2) Is it still even more of a royal pain--call it an imperial pain in the hindquarters--to do this with encryption? I found a thread about this with instructions I simply couldn't make heads or tails of. (Encryption, of course, would be useful for an offsite disk. But if I can't encrypt the drive, perhaps I could encrypt what I put on the drive as a second-best solution.)

3) Most crucially: Would the drive that's offsite be, by itself, readable on (say) a Linux box that has had ZFS installed on it, or would "both" drives of the mirror be needed for it to function? (As I painfully discovered is the case with Windows "dynamic disks"?) If the answer is that I'd need both drives, then this strategy can't work.

PS...I try to add tags, make a typo, and end up getting sent to a page that forces me to wait for 10 seconds, reaccept the terms, and loses the last tag I added. So I give up adding more tags.
 

stevecyb

Dabbler
Joined
Oct 17, 2019
Messages
30
That does sound like an unreliable solution...

Yeah, I ultimately realized breaking a mirror was...a bad idea. I posted a different thread with an idea much closer to where I'm at now, and THAT got modified a lot in response to people's advice: https://www.ixsystems.com/community/threads/mounting-ntfs-to-copy-to-the-disk.79746/

My system was originally intended to have 8 4TB drives, 5 of them in RAIDZ2, one hot spare, and two for the backup mirror.

Instead of the mirror, I'll simply create two (or maybe even three) one-disk pools, and back up to them both (most likely using copies=2). I'll then pull one (call it bak1) and take it offsite. When I want to take another one (call it bak2) offsite, I bring back bak1, install it in the NAS, and make a fresh backup to both bak1 and bak2; then I take bak2 offsite.

This will start to fall apart when I find myself with more data than can fit into one disk. I'm not there yet, give it a week or two :)

Meanwhile, since I had two dead drives to start with, I'm exchanging those for 6TB drives (an absolute steal right now at one certain retailer). Those larger drives will be my backup drives. So right now I have 5 in RAIDZ2, 1 as backup (no offsite). When the two replacement drives arrive, they become backup drives, and I may just make that extra 4TB into a hot spare. (This at least staves off backup-schema-breakdown until I have 3TB of data...or six if I'm willing to go with copies=1.)

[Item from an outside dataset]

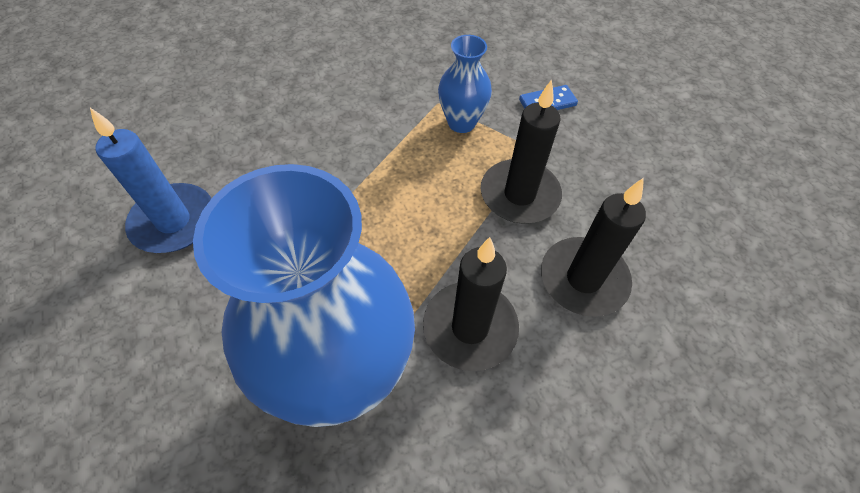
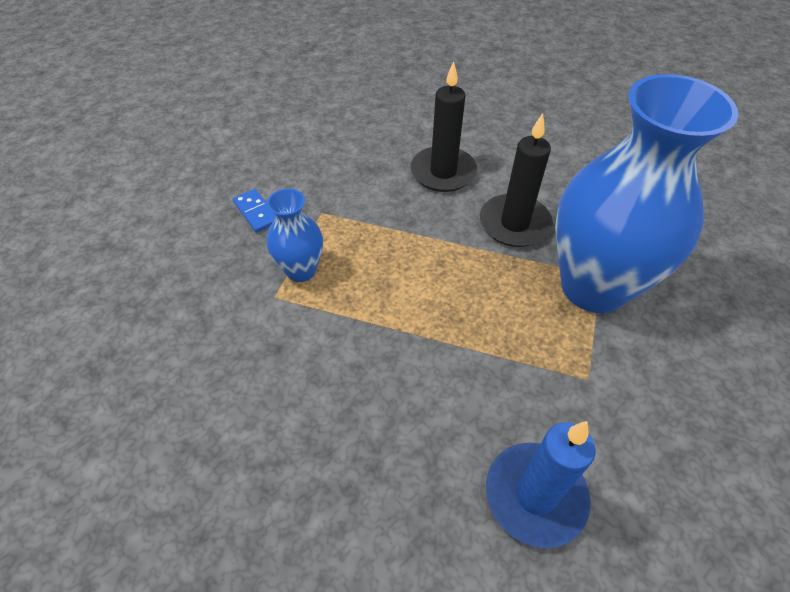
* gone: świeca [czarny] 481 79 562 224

That does leave me with a possible situation where a catastrophe happens while both of my backups are momentarily on site, so that's why I'm starting to think: THREE backups, one always offsite, one always onsite, the other would be in the NAS or moving from one site to the other: starting with bak1 and bak2 in the machine, pull bak1, take it to offsite, retrieve bak3 from offsite, put it in NAS, update it. Next time take bak2 to offsite and bring back bak1. So I should perhaps increase my order to THREE of those 6TB drives...that'd be a total of 9 drives, but that's OK; as only 8 will ever be in the NAS. Hmmm, I'd need to get another drive tray, too. Hopefully IxSystems will sell me one.